Por exemplo, atualmente, se decidirmos priorizar o crescimento no Tocantins, o que será realizado? Apenas teremos maior tempo das direções dedicado a acompanhar esse estado, contando inteiramente com o trabalho dos próprios militantes locais. Agora, com um jornal nacionalizado, somos capazes de concentrar o trabalho interno em Minas Gerais, que será proporcionalmente mais responsável que Tocantins nas tarefas de escrita, diagramação, impressão, logística, etc. Somos também capazes de concentrar o trabalho externo em Tocantins, que será proporcionalmente mais responsável que Minas Gerais na venda, recebendo um número maior de jornais por militante.

Dessa forma, a nacionalização do partido permite quebrarmos o padrão de crescimento “espontâneo” da militância, que segue o mesmo padrão da concentração de regional de capital.


Conclusão

Os camaradas do Norte e Nordeste já fizeram um grande trabalho de combate ideológico ao sudestinismo e ao federalismo como um todo. O ápice deste trabalho foi quando a UJC, em seu último congresso, cantou em coro “Pra combater / concentração local / e construir a juventude nacional!”, provando a força da juventude nortista e nordestina para impor aos outros estados a adesão a palavras de ordem contra práticas que elas mesmo cometem.

Essa força foi novamente demonstrada, e elevada, quando a juventude de Pernambuco (nordeste) puxou uma onda de posicionamento público em defesa da Reconstrução Revolucionária e do XVII Congresso, que rapidamente foi muito fortalecida pela juventude nordestina. A força da onda abriu portas para o Sul e parte do Sudeste a se posicionar também, com apenas Goiás (Centro-Oeste) e Rio de Janeiro (Sudeste) se posicionando contra.
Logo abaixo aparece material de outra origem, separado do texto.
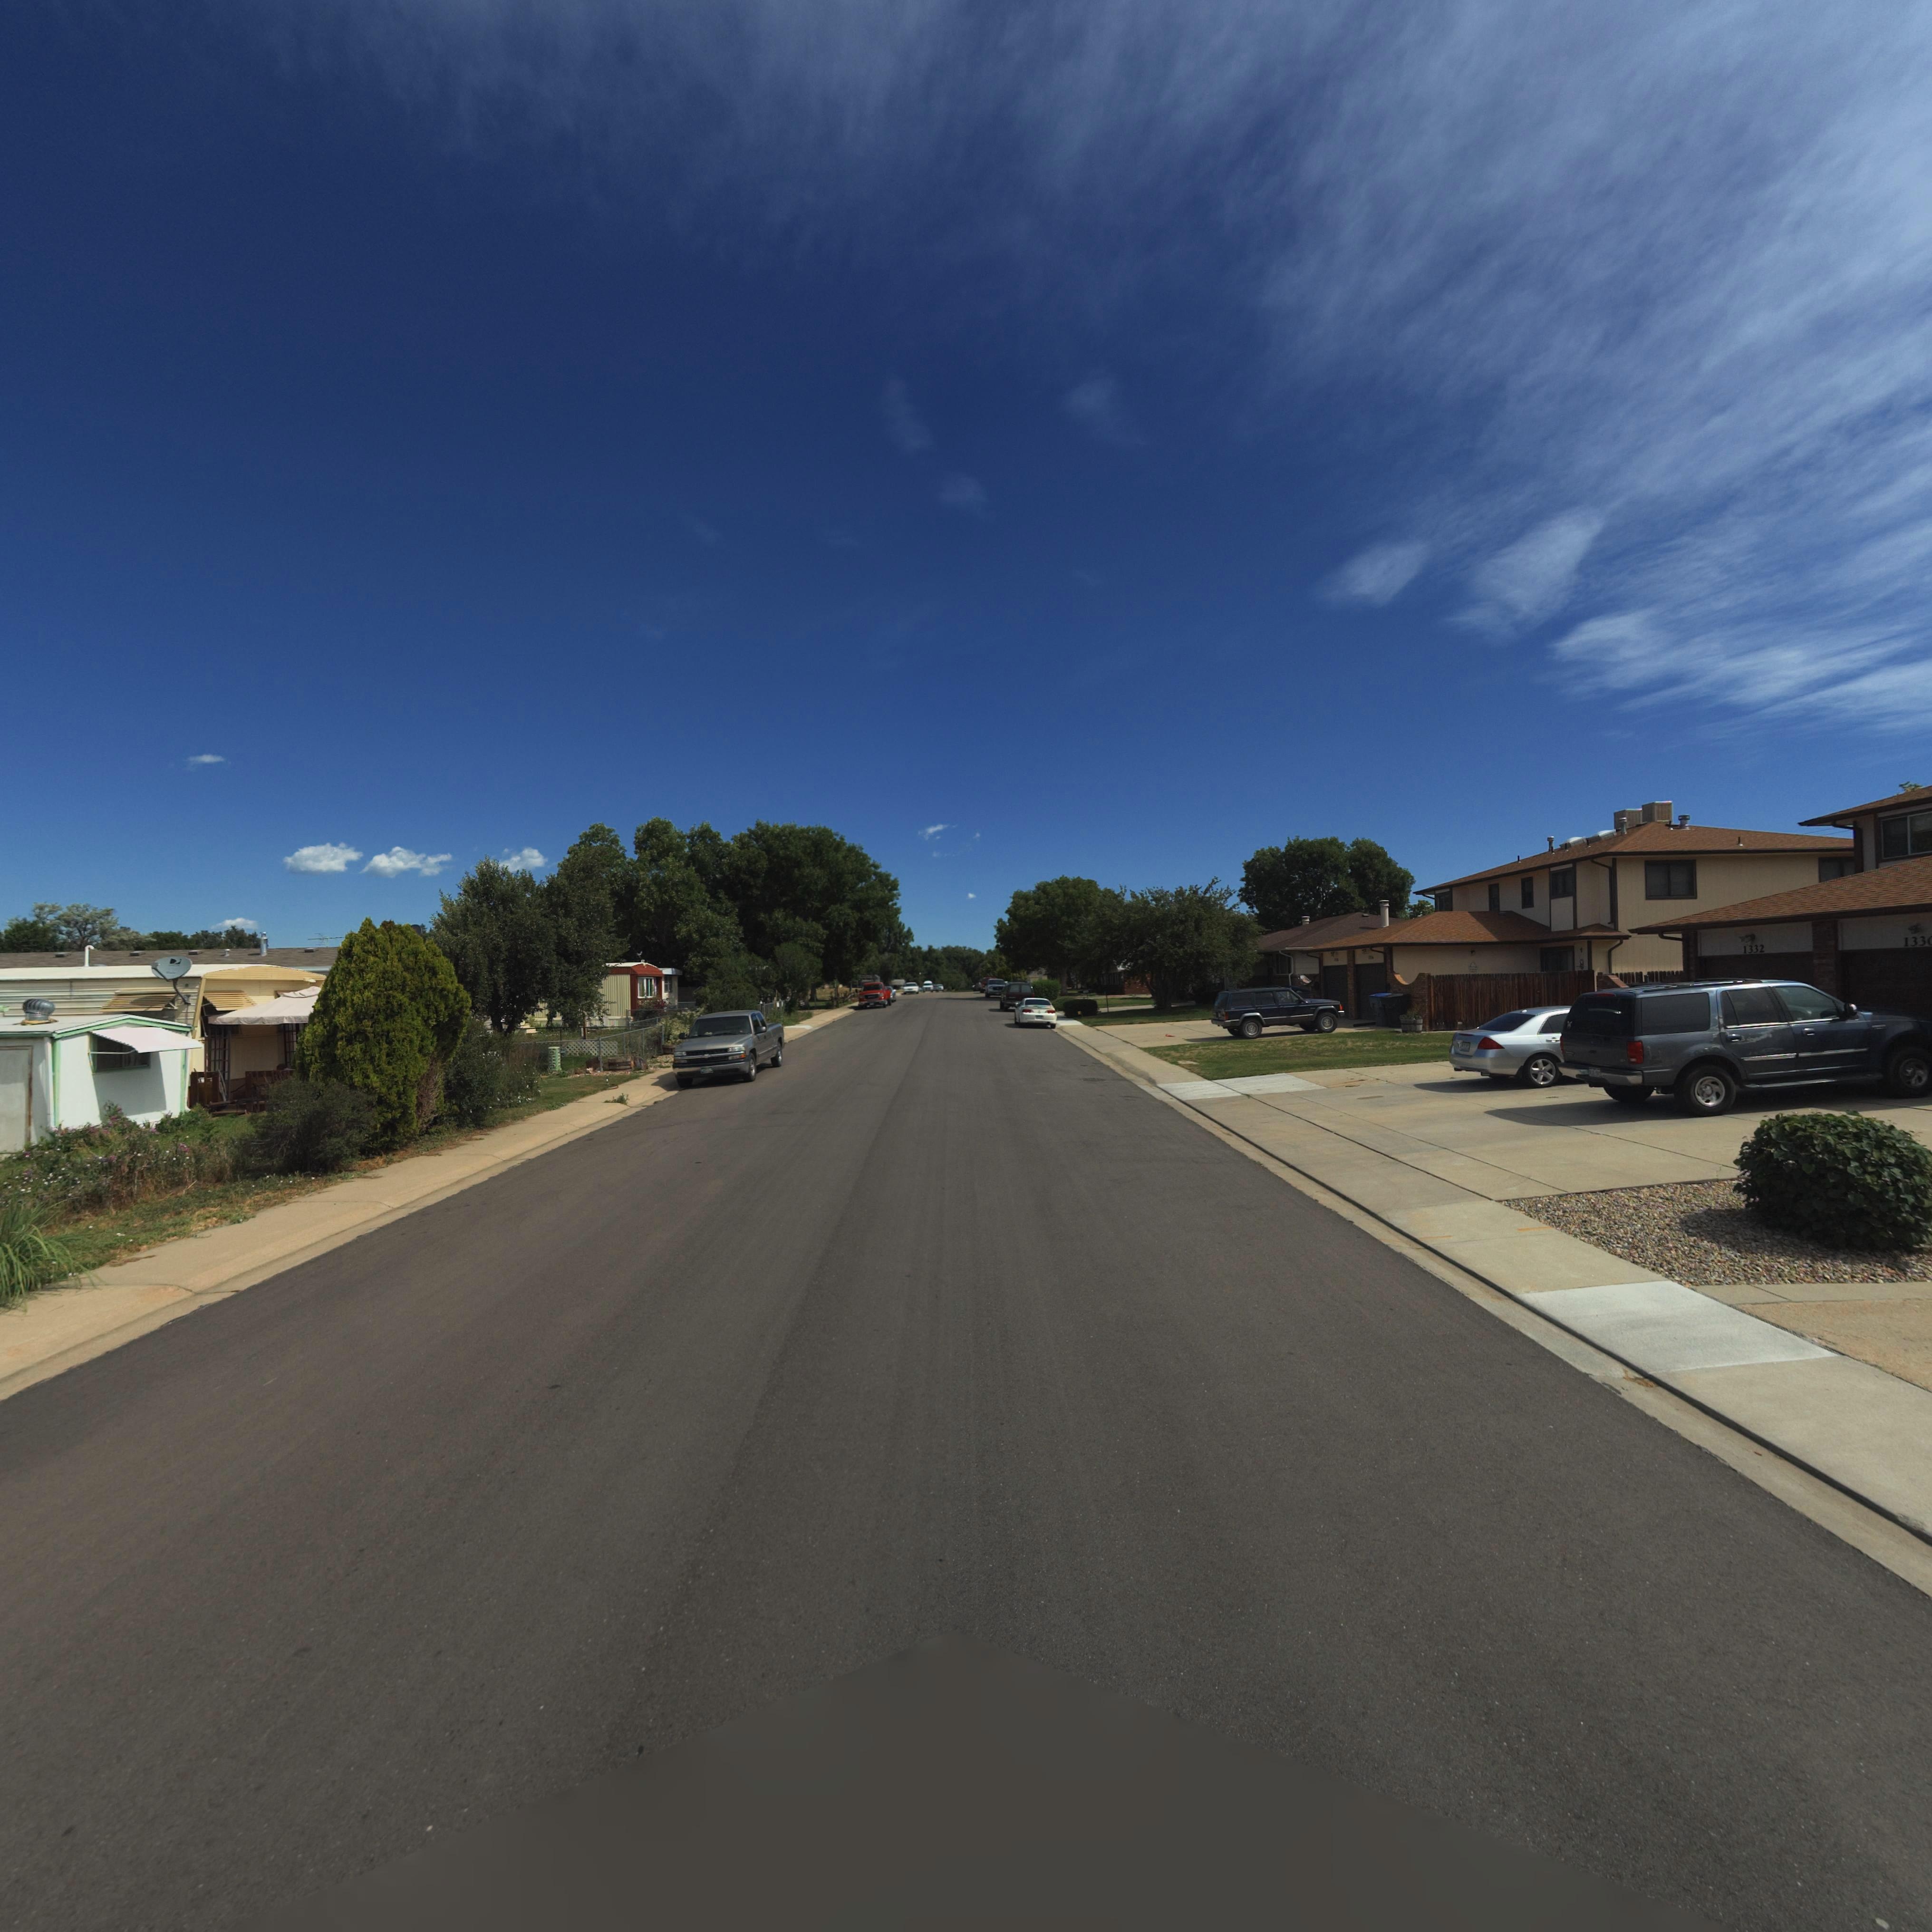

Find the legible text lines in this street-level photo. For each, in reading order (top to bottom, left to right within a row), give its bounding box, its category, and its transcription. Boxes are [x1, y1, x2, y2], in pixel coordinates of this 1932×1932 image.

Essa onda representa a transformação da luta contra o federalismo de luta ideológica em luta prática.

Aos camaradas do Norte e Nordeste, tenho apenas a agradecer pela força, e pedir para não hesitar em pautar a Reconstrução Revolucionária, pois vocês já demonstraram a capacidade que têm, agora precisam apenas continuar a aplicá-la. Aos camaradas de estados do Sul, Sudeste e Centro-Oeste, os aviso para não ficarem para trás, pois a força dos militantes nortistas e nordestinos já mostrou que a nacionalização da nossa organização irá avançar, resta a vocês três opções: ficarem pra trás por birra, serem arrastados na inércia ou se somarem nessa luta.